### [Given task]
Revise the listing so that every "scientific name" becomes "binomial name". Keep every other line unchanged.

[Stored data entries]
^^^^
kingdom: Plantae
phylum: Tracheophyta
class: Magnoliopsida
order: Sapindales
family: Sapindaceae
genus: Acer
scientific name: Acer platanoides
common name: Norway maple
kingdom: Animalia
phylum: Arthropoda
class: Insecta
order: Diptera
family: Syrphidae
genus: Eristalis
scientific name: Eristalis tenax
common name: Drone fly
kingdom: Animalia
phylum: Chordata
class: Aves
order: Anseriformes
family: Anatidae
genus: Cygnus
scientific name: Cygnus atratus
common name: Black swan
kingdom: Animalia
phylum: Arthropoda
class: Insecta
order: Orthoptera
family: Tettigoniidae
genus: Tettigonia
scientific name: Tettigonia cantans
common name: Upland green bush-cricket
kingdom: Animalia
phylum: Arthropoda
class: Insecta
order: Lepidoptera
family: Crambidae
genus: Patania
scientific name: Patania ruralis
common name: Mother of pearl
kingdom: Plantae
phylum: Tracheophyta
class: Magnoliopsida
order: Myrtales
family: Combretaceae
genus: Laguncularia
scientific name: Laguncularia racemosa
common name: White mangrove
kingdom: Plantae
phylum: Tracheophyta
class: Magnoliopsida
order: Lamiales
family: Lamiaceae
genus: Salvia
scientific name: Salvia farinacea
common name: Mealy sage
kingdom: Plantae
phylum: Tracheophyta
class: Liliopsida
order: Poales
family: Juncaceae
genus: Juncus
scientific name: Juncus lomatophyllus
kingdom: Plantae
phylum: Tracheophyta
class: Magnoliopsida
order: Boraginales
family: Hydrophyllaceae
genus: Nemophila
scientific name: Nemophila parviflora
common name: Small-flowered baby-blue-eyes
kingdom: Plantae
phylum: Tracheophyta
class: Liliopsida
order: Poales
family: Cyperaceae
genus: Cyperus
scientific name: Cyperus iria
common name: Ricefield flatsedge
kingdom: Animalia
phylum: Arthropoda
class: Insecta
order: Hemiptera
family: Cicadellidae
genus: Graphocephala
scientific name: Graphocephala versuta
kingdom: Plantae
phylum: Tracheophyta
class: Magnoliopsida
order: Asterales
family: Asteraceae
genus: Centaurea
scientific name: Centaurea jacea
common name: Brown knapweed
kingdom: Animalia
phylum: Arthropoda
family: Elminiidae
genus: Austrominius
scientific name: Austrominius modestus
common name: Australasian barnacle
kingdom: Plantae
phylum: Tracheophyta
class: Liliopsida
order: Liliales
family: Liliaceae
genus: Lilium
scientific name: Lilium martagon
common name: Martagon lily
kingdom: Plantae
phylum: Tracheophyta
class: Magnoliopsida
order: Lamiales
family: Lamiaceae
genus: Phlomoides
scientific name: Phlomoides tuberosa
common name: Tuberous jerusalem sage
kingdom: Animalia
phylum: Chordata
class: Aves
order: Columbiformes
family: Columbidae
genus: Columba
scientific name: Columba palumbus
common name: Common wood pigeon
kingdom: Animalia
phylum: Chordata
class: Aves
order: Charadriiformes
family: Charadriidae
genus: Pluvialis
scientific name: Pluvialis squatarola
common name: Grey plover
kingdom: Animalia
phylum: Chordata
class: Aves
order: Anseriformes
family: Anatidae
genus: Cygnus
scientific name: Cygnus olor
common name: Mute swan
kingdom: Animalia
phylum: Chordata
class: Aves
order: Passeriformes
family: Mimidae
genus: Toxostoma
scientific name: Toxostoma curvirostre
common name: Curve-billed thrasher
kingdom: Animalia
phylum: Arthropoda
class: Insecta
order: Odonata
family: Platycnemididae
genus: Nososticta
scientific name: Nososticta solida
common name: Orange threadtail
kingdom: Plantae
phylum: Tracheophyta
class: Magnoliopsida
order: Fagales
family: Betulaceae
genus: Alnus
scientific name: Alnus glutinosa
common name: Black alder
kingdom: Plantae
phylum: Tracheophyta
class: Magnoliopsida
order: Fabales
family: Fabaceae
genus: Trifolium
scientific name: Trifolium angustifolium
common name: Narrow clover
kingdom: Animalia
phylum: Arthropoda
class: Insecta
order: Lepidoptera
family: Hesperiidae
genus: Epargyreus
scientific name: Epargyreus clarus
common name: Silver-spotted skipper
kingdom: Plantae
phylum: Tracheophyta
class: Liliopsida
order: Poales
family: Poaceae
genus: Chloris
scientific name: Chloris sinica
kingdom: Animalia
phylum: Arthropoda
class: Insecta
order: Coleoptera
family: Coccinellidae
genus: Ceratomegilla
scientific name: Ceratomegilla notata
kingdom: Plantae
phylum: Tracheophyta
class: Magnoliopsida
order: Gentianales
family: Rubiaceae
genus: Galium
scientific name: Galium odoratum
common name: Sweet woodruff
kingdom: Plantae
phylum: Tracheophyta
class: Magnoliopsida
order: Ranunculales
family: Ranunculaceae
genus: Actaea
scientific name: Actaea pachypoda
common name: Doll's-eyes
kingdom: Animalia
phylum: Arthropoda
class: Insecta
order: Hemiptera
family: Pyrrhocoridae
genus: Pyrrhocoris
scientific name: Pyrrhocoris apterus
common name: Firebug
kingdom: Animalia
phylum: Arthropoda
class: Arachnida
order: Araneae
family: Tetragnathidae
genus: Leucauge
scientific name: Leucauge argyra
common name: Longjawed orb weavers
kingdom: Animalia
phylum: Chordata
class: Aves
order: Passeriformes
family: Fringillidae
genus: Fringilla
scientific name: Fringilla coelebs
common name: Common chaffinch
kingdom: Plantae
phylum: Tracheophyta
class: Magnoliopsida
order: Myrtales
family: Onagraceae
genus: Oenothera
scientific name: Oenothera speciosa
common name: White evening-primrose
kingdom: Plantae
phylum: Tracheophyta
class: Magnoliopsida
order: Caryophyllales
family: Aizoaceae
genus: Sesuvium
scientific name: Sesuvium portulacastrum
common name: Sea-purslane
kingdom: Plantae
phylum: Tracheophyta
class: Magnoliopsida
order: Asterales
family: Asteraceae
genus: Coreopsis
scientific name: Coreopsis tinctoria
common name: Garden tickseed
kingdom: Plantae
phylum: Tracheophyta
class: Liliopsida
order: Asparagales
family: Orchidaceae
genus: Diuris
^^^^
### [Solution]
kingdom: Plantae
phylum: Tracheophyta
class: Magnoliopsida
order: Sapindales
family: Sapindaceae
genus: Acer
binomial name: Acer platanoides
common name: Norway maple
kingdom: Animalia
phylum: Arthropoda
class: Insecta
order: Diptera
family: Syrphidae
genus: Eristalis
binomial name: Eristalis tenax
common name: Drone fly
kingdom: Animalia
phylum: Chordata
class: Aves
order: Anseriformes
family: Anatidae
genus: Cygnus
binomial name: Cygnus atratus
common name: Black swan
kingdom: Animalia
phylum: Arthropoda
class: Insecta
order: Orthoptera
family: Tettigoniidae
genus: Tettigonia
binomial name: Tettigonia cantans
common name: Upland green bush-cricket
kingdom: Animalia
phylum: Arthropoda
class: Insecta
order: Lepidoptera
family: Crambidae
genus: Patania
binomial name: Patania ruralis
common name: Mother of pearl
kingdom: Plantae
phylum: Tracheophyta
class: Magnoliopsida
order: Myrtales
family: Combretaceae
genus: Laguncularia
binomial name: Laguncularia racemosa
common name: White mangrove
kingdom: Plantae
phylum: Tracheophyta
class: Magnoliopsida
order: Lamiales
family: Lamiaceae
genus: Salvia
binomial name: Salvia farinacea
common name: Mealy sage
kingdom: Plantae
phylum: Tracheophyta
class: Liliopsida
order: Poales
family: Juncaceae
genus: Juncus
binomial name: Juncus lomatophyllus
kingdom: Plantae
phylum: Tracheophyta
class: Magnoliopsida
order: Boraginales
family: Hydrophyllaceae
genus: Nemophila
binomial name: Nemophila parviflora
common name: Small-flowered baby-blue-eyes
kingdom: Plantae
phylum: Tracheophyta
class: Liliopsida
order: Poales
family: Cyperaceae
genus: Cyperus
binomial name: Cyperus iria
common name: Ricefield flatsedge
kingdom: Animalia
phylum: Arthropoda
class: Insecta
order: Hemiptera
family: Cicadellidae
genus: Graphocephala
binomial name: Graphocephala versuta
kingdom: Plantae
phylum: Tracheophyta
class: Magnoliopsida
order: Asterales
family: Asteraceae
genus: Centaurea
binomial name: Centaurea jacea
common name: Brown knapweed
kingdom: Animalia
phylum: Arthropoda
family: Elminiidae
genus: Austrominius
binomial name: Austrominius modestus
common name: Australasian barnacle
kingdom: Plantae
phylum: Tracheophyta
class: Liliopsida
order: Liliales
family: Liliaceae
genus: Lilium
binomial name: Lilium martagon
common name: Martagon lily
kingdom: Plantae
phylum: Tracheophyta
class: Magnoliopsida
order: Lamiales
family: Lamiaceae
genus: Phlomoides
binomial name: Phlomoides tuberosa
common name: Tuberous jerusalem sage
kingdom: Animalia
phylum: Chordata
class: Aves
order: Columbiformes
family: Columbidae
genus: Columba
binomial name: Columba palumbus
common name: Common wood pigeon
kingdom: Animalia
phylum: Chordata
class: Aves
order: Charadriiformes
family: Charadriidae
genus: Pluvialis
binomial name: Pluvialis squatarola
common name: Grey plover
kingdom: Animalia
phylum: Chordata
class: Aves
order: Anseriformes
family: Anatidae
genus: Cygnus
binomial name: Cygnus olor
common name: Mute swan
kingdom: Animalia
phylum: Chordata
class: Aves
order: Passeriformes
family: Mimidae
genus: Toxostoma
binomial name: Toxostoma curvirostre
common name: Curve-billed thrasher
kingdom: Animalia
phylum: Arthropoda
class: Insecta
order: Odonata
family: Platycnemididae
genus: Nososticta
binomial name: Nososticta solida
common name: Orange threadtail
kingdom: Plantae
phylum: Tracheophyta
class: Magnoliopsida
order: Fagales
family: Betulaceae
genus: Alnus
binomial name: Alnus glutinosa
common name: Black alder
kingdom: Plantae
phylum: Tracheophyta
class: Magnoliopsida
order: Fabales
family: Fabaceae
genus: Trifolium
binomial name: Trifolium angustifolium
common name: Narrow clover
kingdom: Animalia
phylum: Arthropoda
class: Insecta
order: Lepidoptera
family: Hesperiidae
genus: Epargyreus
binomial name: Epargyreus clarus
common name: Silver-spotted skipper
kingdom: Plantae
phylum: Tracheophyta
class: Liliopsida
order: Poales
family: Poaceae
genus: Chloris
binomial name: Chloris sinica
kingdom: Animalia
phylum: Arthropoda
class: Insecta
order: Coleoptera
family: Coccinellidae
genus: Ceratomegilla
binomial name: Ceratomegilla notata
kingdom: Plantae
phylum: Tracheophyta
class: Magnoliopsida
order: Gentianales
family: Rubiaceae
genus: Galium
binomial name: Galium odoratum
common name: Sweet woodruff
kingdom: Plantae
phylum: Tracheophyta
class: Magnoliopsida
order: Ranunculales
family: Ranunculaceae
genus: Actaea
binomial name: Actaea pachypoda
common name: Doll's-eyes
kingdom: Animalia
phylum: Arthropoda
class: Insecta
order: Hemiptera
family: Pyrrhocoridae
genus: Pyrrhocoris
binomial name: Pyrrhocoris apterus
common name: Firebug
kingdom: Animalia
phylum: Arthropoda
class: Arachnida
order: Araneae
family: Tetragnathidae
genus: Leucauge
binomial name: Leucauge argyra
common name: Longjawed orb weavers
kingdom: Animalia
phylum: Chordata
class: Aves
order: Passeriformes
family: Fringillidae
genus: Fringilla
binomial name: Fringilla coelebs
common name: Common chaffinch
kingdom: Plantae
phylum: Tracheophyta
class: Magnoliopsida
order: Myrtales
family: Onagraceae
genus: Oenothera
binomial name: Oenothera speciosa
common name: White evening-primrose
kingdom: Plantae
phylum: Tracheophyta
class: Magnoliopsida
order: Caryophyllales
family: Aizoaceae
genus: Sesuvium
binomial name: Sesuvium portulacastrum
common name: Sea-purslane
kingdom: Plantae
phylum: Tracheophyta
class: Magnoliopsida
order: Asterales
family: Asteraceae
genus: Coreopsis
binomial name: Coreopsis tinctoria
common name: Garden tickseed
kingdom: Plantae
phylum: Tracheophyta
class: Liliopsida
order: Asparagales
family: Orchidaceae
genus: Diuris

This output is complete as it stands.